*Job item*
Find the line with "ن با قیمت روز بازار" in the entries below, then reproduce it and every line after it down to and including the line with "Radfeld (m/w/d)", exactly.

*Input for this task*
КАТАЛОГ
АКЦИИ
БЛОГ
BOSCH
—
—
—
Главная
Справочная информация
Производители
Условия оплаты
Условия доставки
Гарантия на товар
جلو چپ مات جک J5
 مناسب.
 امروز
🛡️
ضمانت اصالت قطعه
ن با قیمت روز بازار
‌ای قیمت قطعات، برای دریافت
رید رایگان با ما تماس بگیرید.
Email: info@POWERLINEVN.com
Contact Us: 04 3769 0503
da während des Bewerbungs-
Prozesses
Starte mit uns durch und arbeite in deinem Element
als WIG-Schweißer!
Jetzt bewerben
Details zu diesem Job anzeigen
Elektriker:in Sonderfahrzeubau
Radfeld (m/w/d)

--

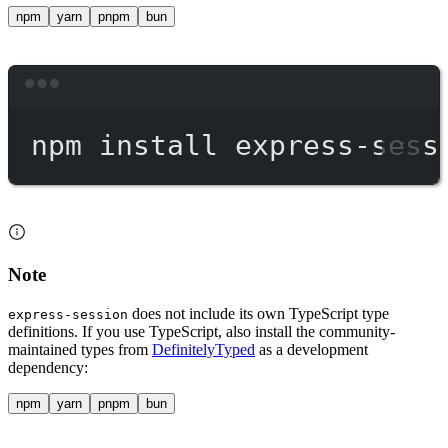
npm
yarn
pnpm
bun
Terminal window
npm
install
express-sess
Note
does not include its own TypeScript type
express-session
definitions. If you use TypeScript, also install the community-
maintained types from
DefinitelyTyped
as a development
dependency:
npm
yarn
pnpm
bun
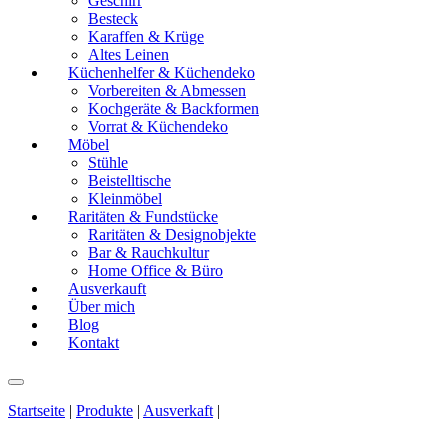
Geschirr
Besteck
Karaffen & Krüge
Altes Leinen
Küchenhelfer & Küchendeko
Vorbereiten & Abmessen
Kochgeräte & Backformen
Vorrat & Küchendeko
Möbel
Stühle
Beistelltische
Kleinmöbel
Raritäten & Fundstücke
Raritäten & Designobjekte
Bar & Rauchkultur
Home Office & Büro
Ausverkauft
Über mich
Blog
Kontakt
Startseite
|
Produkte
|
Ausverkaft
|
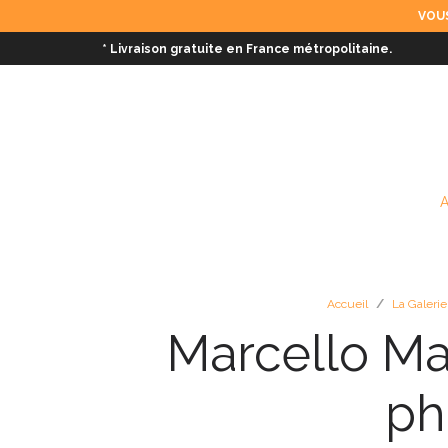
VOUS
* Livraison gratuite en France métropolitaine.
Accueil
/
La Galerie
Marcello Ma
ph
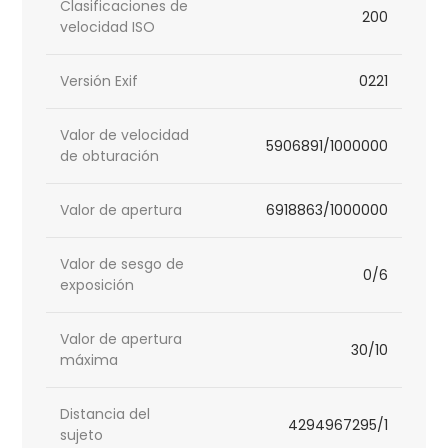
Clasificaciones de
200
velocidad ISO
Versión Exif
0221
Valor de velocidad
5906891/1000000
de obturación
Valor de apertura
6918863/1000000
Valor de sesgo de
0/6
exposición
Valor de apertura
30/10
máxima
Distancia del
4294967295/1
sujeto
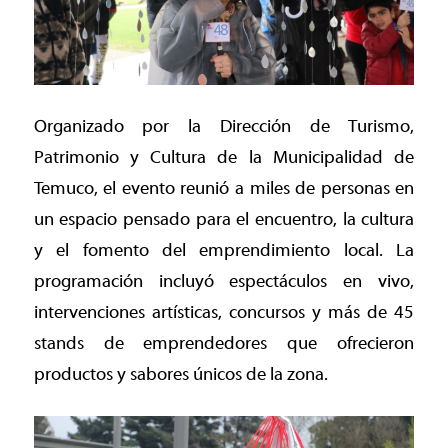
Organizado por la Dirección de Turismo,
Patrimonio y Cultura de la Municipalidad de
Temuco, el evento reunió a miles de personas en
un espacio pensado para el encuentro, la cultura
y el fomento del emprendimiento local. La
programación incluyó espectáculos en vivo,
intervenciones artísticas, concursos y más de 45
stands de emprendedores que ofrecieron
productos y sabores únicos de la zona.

*Task response*
ن با قیمت روز بازار
‌ای قیمت قطعات، برای دریافت
رید رایگان با ما تماس بگیرید.
Email: info@POWERLINEVN.com
Contact Us: 04 3769 0503
da während des Bewerbungs-
Prozesses
Starte mit uns durch und arbeite in deinem Element
als WIG-Schweißer!
Jetzt bewerben
Details zu diesem Job anzeigen
Elektriker:in Sonderfahrzeubau
Radfeld (m/w/d)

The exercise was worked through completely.